Continue the excerpt on the U.S. and British talks about British Guiana, starting after its last sentence.

SELECTED EXCERPT:
::::

Agreed that the Task Force on Cuba would consider what can be done in cooperation with the British to forestall a communist take over in that country."

The Department of State has been actively working with the British on this question for some weeks. In the discussion between Secretary Rusk and Lord Home at which the Acting Secretary was present on April 6, the following interchange occurred on British Guiana.

"Mr White reported that at the present time a joint appraisal of the situation in British Guiana is taking place in London. Later in the month Sir Ralph Grey, the Governor, and Mr MacKintosh, of the Colonial Office, are passing through Washington. At that time we are to consider possible programs. Sir Frederick frankly conceded that the UK does not know what to do about the U.S. concerns about British Guiana. Lord Home thought they could gave us a note on the problem. Mr. White commented we were familiar with the Colonial Office's views and that the UK is committed to a date for British Guiana's independence. Mr. Kohler observed a fixed independence date was all right assuming there will be a reasonable government at that date. Isn't there some way we could encourage the moderates? Ambassador Caccia felt the Jagans provided the most responsible leadership in the country and they would be difficult to supplant. Mr White stressed that we ought to work in the direction of getting the people in British Guiana interested in British Guiana's joiningthe Federation. Lord Home agreed and said the UK would like to see British Guiana in the Federation and would be willing to consult with us to further them in this direction."

::::

MATERIAL PROVIDED:

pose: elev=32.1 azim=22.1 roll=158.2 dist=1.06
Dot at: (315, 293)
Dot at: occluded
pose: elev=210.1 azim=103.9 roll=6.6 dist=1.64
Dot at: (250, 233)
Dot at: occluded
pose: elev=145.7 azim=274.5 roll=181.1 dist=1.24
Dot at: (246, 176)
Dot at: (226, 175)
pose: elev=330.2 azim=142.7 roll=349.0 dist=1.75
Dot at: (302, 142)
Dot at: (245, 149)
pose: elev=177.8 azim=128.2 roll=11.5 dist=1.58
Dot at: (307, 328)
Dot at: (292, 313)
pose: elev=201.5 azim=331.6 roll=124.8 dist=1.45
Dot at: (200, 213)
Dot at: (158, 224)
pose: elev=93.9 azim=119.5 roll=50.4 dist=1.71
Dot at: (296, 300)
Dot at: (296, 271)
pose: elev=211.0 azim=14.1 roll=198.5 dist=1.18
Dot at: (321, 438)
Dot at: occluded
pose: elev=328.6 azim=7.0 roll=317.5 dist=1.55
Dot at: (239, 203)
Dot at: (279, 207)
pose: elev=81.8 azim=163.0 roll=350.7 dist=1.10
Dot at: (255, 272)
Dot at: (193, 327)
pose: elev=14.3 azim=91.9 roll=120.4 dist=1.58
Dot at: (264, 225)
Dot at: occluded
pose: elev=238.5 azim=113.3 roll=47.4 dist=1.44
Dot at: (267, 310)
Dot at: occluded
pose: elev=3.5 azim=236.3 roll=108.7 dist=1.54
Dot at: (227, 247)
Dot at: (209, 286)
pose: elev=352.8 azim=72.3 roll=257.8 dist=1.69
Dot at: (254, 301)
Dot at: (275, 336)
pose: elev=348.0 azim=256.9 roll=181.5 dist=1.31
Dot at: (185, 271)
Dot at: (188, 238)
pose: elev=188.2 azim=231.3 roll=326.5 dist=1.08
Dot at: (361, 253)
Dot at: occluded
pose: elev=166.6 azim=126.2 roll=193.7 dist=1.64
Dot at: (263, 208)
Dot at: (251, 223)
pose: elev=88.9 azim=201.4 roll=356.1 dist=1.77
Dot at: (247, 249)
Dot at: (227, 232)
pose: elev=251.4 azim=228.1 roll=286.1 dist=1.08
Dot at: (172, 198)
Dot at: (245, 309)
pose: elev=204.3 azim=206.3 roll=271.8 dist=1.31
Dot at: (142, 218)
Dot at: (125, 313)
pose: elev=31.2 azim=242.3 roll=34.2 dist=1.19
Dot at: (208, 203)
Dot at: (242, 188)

::::

RESULT:
Subsequent to that discussion arrangements were made for a high level meeting in London between Colonial Secretary MacLeod and Under Secretary Fraser on the British side and Ambassador Bruce aided by Ivan White and Jack Bell on the American side. This conference is to be held on May 26 and 27 In addition to discussing federation matters it is planned to examine the situation in British Guiana with a view to coming up with a jointly approved program. [5 lines of source text not declassified]

The Acting Secretary agrees with the Bureau of European Affairs' request that the responsibility for the preparation of recommendations on British Guiana be transferred from the Task Force on Cuba to the committee on which you both serve.

Melvin L. Manfull [1]

1. Printed from a copy that indicates Manfull signed above Battle's typed signature.

(Source: Kennedy Library, National Security Files, Countries Series, British Guiana, March 19-August 23, 1961. Secret. Two typed notes by Bromley Smith appear at the bottom of the source text: "Mr. Battle: I have not yet tied up this loose end. Before I do, has time altered your recommendation? 7/17" and "8/1 Mr. Goodwin: Where is this subject now discussed - in the Task Force?"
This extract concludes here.